A critical role of Women’s Aid is to empower our members to thrive in an increasingly difficult environment. This means helping them to engage with commissioning and tendering as it develops – and also being at the forefront of funding mechanisms which could be a lifeline for services which so evidently avoid huge costs to the public sector. We believe social investment has this potential.

That’s why we have worked to develop our understanding of social investment as a tool to help preserve the unique, national network of specialist support to survivors of domestic abuse. In parallel, we have worked with local services and with beneficiaries themselves to create an affordable outcomes measurement system called On Track, which captures outcomes data and evidence of return on investment, within a system which also facilitates everyday case management, directly improving services.

How are we working social investment into our strategy?

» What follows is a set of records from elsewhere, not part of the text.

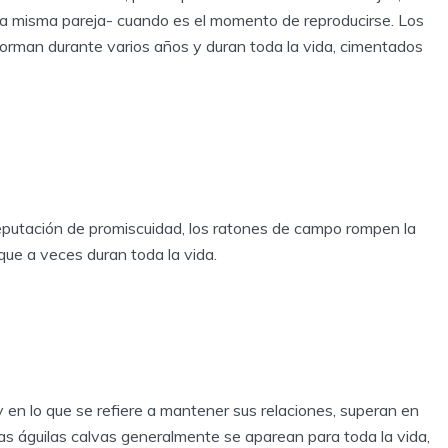
 la misma pareja- cuando es el momento de reproducirse. Los
orman durante varios años y duran toda la vida, cimentados
eputación de promiscuidad, los ratones de campo rompen la
ue a veces duran toda la vida.
y en lo que se refiere a mantener sus relaciones, superan en
as águilas calvas generalmente se aparean para toda la vida,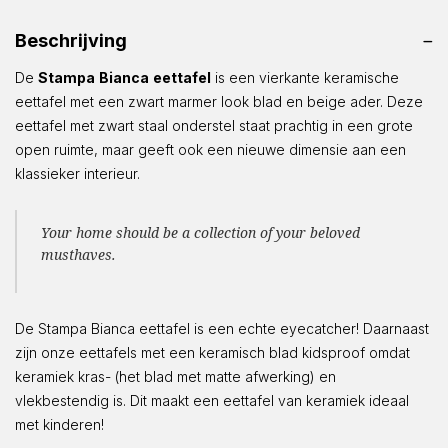
Beschrijving
De
Stampa
Bianca
eettafel
is een vierkante keramische
eettafel met een zwart marmer look blad en beige ader. Deze
eettafel met zwart staal onderstel staat prachtig in een grote
open ruimte, maar geeft ook een nieuwe dimensie aan een
klassieker interieur.
Your home should be a collection of your beloved
musthaves.
De Stampa Bianca eettafel is een echte eyecatcher! Daarnaast
zijn onze eettafels met een keramisch blad kidsproof omdat
keramiek kras- (het blad met matte afwerking) en
vlekbestendig is. Dit maakt een eettafel van keramiek ideaal
met kinderen!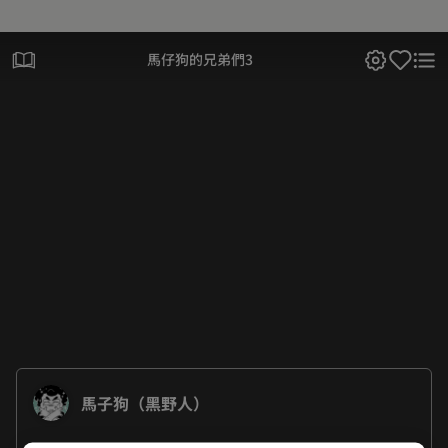
馬仔狗的兄弟們3
馬子狗（黑野人）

Currently, we are finalising our next three year strategy to 2020 in which we will continue to develop our approach to social investment. Already we have a social investment element within our national Change that Lasts program, which is a cost-effective and evidence-based blueprint for transforming the multi-agency response to domestic abuse, changing professional behaviours and building on resources and responses that already exist within communities. We are confident that Change that Lasts will achieve measurable social impact, and that there is a wealth of innovation and excellent practice in the federation at local level, which will demonstrate both impact and social return. By planning both service development and funding options in parallel, we will ensure financial opportunity does not divert us from achieving the outcomes we set with our services and beneficiaries. Rather than starting with the question ‘what social investment projects can we do?’, we are examining the viability of social investment as we work up our strategy and Theory of Change.

Through our work so far, we have learned that social investment is time-consuming but well worth the investment to explore.

We have ensured we are investment ready – acknowledging that investors want to see our Theory of Change, business strategy, financial performance and projections, governance structure, financial expertise at Board level, and sufficient business development and financial management skills at executive management level.

We have been fortunate to secure funding from the City of London Corporation's charitable funder, the City Bridge Trust and MOPAC, and support from BWB Impact and Advisory, to create a social investment feasibility study around a service model which is genuinely innovative and will improve outcomes for survivors of domestic abuse.

In other words, we are outcomes-driven, not funder-led. And we will maintain this position, while continuing to explore what is, frankly, the one and only arena in which the funding supply exceeds demand.